Achieving and sustaining competitive advantage is the holy grail of marketing management. These achievements however, are not one-time events, but the result of never-ending processes.

The ideas contained in Value Acceleration can be used to achieve competitive advantage in the first decades of the 21st century. Achieving and sustaining competitive advantage, however, always favors innovators in management practices and, therefore, is subject to certain rules. The following excerpt from Value Acceleration outlines these rules:






The Rules

Competitive advantage goes only to the risk takers

Initial implementations of a new technique are always sub-optimal.

Gaining competitive advantage is always painful.

1. Competitive advantage goes only to the risk takers.

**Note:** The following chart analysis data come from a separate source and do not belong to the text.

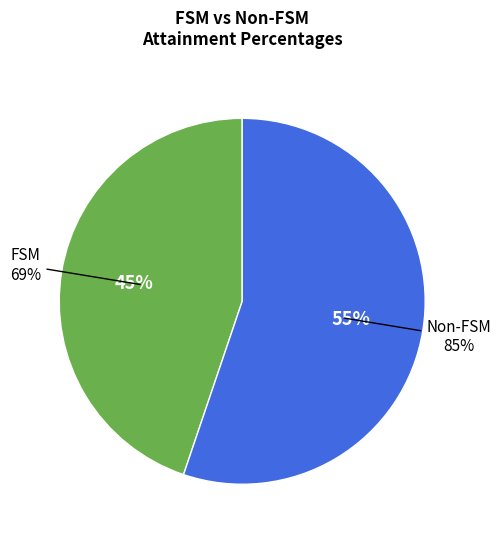

What is the smallest slice in the pie chart?

FSM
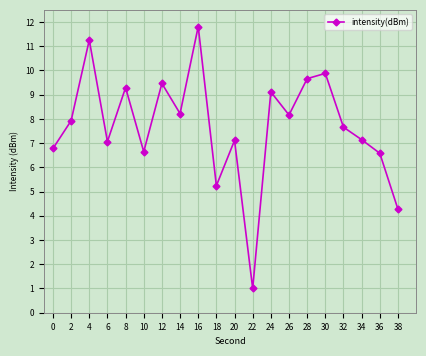

True or false: there are more than 0 points higher than both neighbors.

True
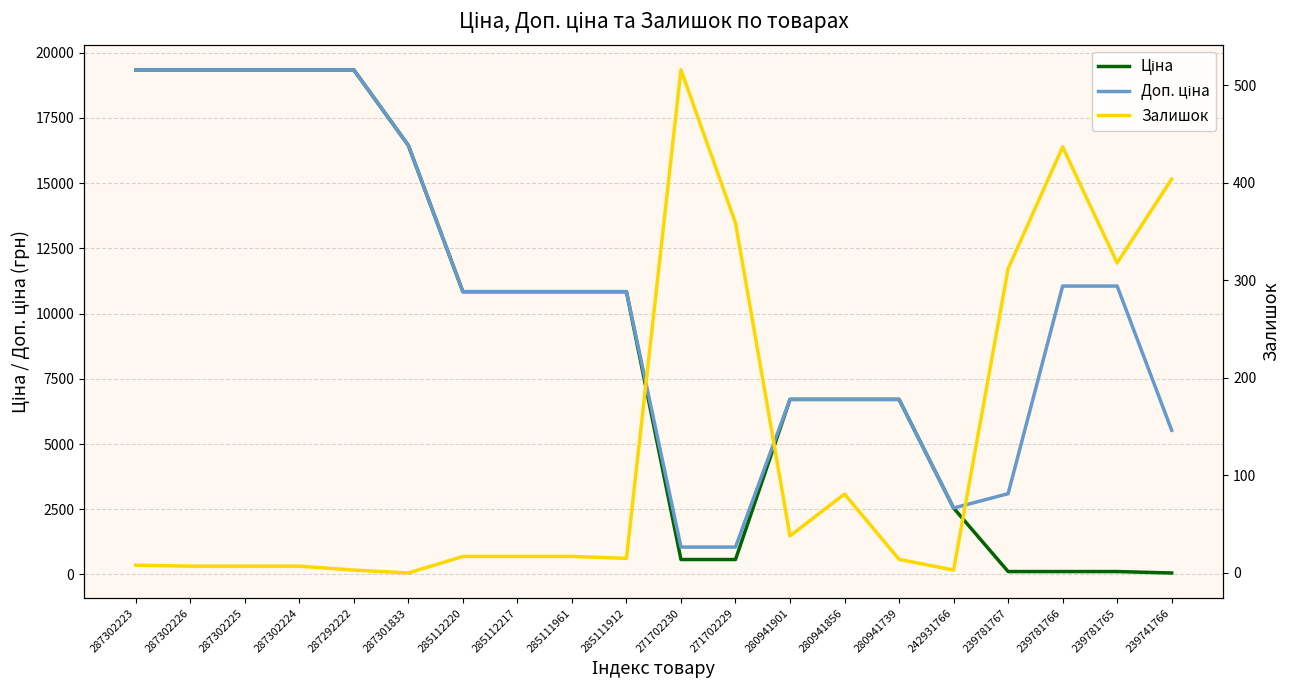

The value of Доп. ціна at 271702229 is 212.7. True or false?

False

Since the price of doing business is constantly increasing, it follows that competitive advantage goes to those firms that implement new, useful management processes first. When the telephone was a new device, those firms that installed and used the "new" communications technology gained a competitive advantage for awhile. Likewise with lean thinking, those firms that first implemented this manufacturing tool were at an advantage over their competitors, until their competitors caught on. And those firms in the last decade that have implemented structured product development processes are now competing at a considerable advantage over their less well-managed competitors.


2. Initial implementations of a new technique are always sub-optimal.

Once something is tried-and-true, it is merely another cost of business, not a source of competitive advantage. Another way of saying this is that corporate losers are always a generation or more behind with respect to their management systems.

A corollary to this axiom is that initial implementations of a new technique are always sub-optimal. That is, competitive advantage is the result of embarking on a knowingly imperfect initial implementation. The firms that do so however, have the advantage of honing the new skill while their competitors are just learning it and embarking on their own imperfect initial implementations.


3. Gaining competitive advantage is always painful.

It is most painful, if, indeed possible at all, with companies who must play the catch-up game. A company with a culture and management systems that do not encourage the adoption of useful new management techniques not only loses the competitive advantage of implementing the techniques early, but, when it is eventually forced to adopt them, finds it far more painful to do so than for the company where seeking out new ideas is a part of the culture.